* Problem to solve *
Replace every "hechos" with "sucesos" in the text of the data below, keep everything else unchanged, and leave the pictures out of your answer.

(Extracted material begins)

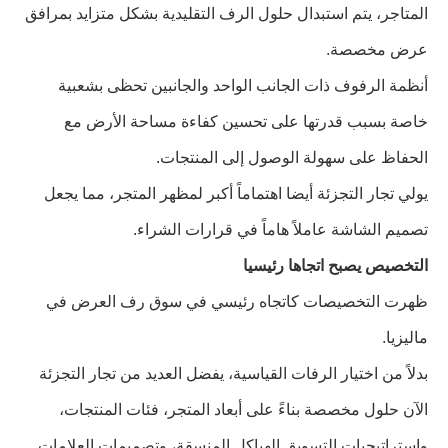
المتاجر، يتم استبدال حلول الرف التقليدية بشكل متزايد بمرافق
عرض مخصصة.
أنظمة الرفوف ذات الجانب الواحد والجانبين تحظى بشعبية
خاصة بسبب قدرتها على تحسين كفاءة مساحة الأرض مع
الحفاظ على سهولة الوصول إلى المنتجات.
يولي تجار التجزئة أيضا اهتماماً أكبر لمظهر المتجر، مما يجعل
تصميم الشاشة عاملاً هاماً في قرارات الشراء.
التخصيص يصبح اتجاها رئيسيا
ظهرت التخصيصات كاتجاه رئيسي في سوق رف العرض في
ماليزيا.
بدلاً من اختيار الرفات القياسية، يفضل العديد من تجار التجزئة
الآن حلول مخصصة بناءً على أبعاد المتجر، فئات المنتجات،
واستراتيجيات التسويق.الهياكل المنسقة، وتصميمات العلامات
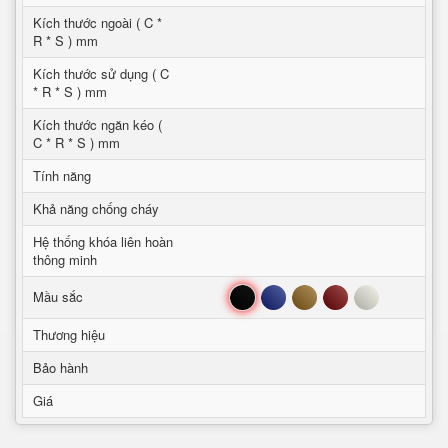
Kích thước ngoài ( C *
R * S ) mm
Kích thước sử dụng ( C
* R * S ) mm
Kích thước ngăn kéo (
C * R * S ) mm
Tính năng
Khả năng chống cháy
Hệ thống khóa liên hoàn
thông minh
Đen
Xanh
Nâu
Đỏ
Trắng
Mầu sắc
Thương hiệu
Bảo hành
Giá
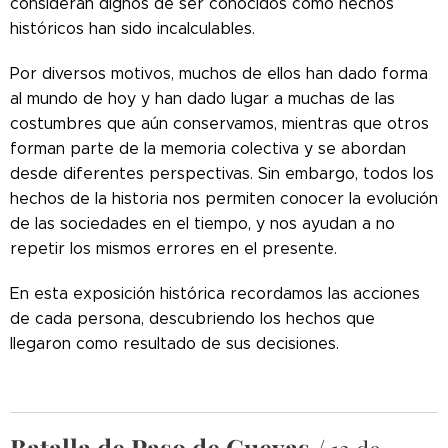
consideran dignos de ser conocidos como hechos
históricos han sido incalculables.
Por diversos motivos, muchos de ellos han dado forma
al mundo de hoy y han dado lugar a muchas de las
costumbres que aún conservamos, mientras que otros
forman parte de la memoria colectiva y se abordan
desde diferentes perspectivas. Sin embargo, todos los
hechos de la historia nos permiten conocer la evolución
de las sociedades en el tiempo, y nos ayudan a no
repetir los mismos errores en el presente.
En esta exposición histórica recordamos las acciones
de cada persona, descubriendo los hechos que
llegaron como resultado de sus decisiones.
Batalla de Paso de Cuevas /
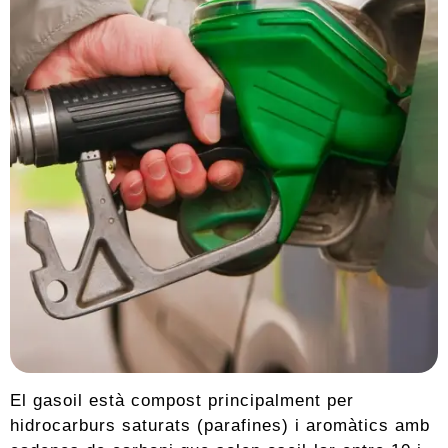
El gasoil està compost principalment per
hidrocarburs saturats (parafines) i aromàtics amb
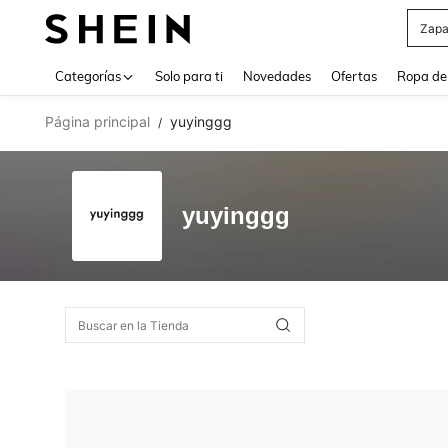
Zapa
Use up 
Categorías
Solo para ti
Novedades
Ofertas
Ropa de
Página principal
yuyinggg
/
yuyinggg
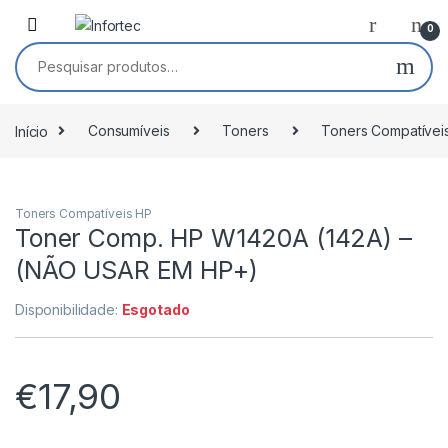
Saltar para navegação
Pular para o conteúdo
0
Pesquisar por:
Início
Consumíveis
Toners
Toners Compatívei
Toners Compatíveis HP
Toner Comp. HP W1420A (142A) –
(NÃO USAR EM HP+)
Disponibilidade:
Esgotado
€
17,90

(Extracted material ends)

* Output for this exercise *
المتاجر، يتم استبدال حلول الرف التقليدية بشكل متزايد بمرافق
عرض مخصصة.
أنظمة الرفوف ذات الجانب الواحد والجانبين تحظى بشعبية
خاصة بسبب قدرتها على تحسين كفاءة مساحة الأرض مع
الحفاظ على سهولة الوصول إلى المنتجات.
يولي تجار التجزئة أيضا اهتماماً أكبر لمظهر المتجر، مما يجعل
تصميم الشاشة عاملاً هاماً في قرارات الشراء.
التخصيص يصبح اتجاها رئيسيا
ظهرت التخصيصات كاتجاه رئيسي في سوق رف العرض في
ماليزيا.
بدلاً من اختيار الرفات القياسية، يفضل العديد من تجار التجزئة
الآن حلول مخصصة بناءً على أبعاد المتجر، فئات المنتجات،
واستراتيجيات التسويق.الهياكل المنسقة، وتصميمات العلامات
Kích thước ngoài ( C *
R * S ) mm
Kích thước sử dụng ( C
* R * S ) mm
Kích thước ngăn kéo (
C * R * S ) mm
Tính năng
Khả năng chống cháy
Hệ thống khóa liên hoàn
thông minh
Đen
Xanh
Nâu
Đỏ
Trắng
Mầu sắc
Thương hiệu
Bảo hành
Giá
consideran dignos de ser conocidos como sucesos
históricos han sido incalculables.
Por diversos motivos, muchos de ellos han dado forma
al mundo de hoy y han dado lugar a muchas de las
costumbres que aún conservamos, mientras que otros
forman parte de la memoria colectiva y se abordan
desde diferentes perspectivas. Sin embargo, todos los
sucesos de la historia nos permiten conocer la evolución
de las sociedades en el tiempo, y nos ayudan a no
repetir los mismos errores en el presente.
En esta exposición histórica recordamos las acciones
de cada persona, descubriendo los sucesos que
llegaron como resultado de sus decisiones.
Batalla de Paso de Cuevas /
El gasoil està compost principalment per
hidrocarburs saturats (parafines) i aromàtics amb
Zapa
Use up 
Categorías
Solo para ti
Novedades
Ofertas
Ropa de
Página principal
yuyinggg
/
yuyinggg
Saltar para navegação
Pular para o conteúdo
0
Pesquisar por:
Início
Consumíveis
Toners
Toners Compatívei
Toners Compatíveis HP
Toner Comp. HP W1420A (142A) –
(NÃO USAR EM HP+)
Disponibilidade:
Esgotado
€
17,90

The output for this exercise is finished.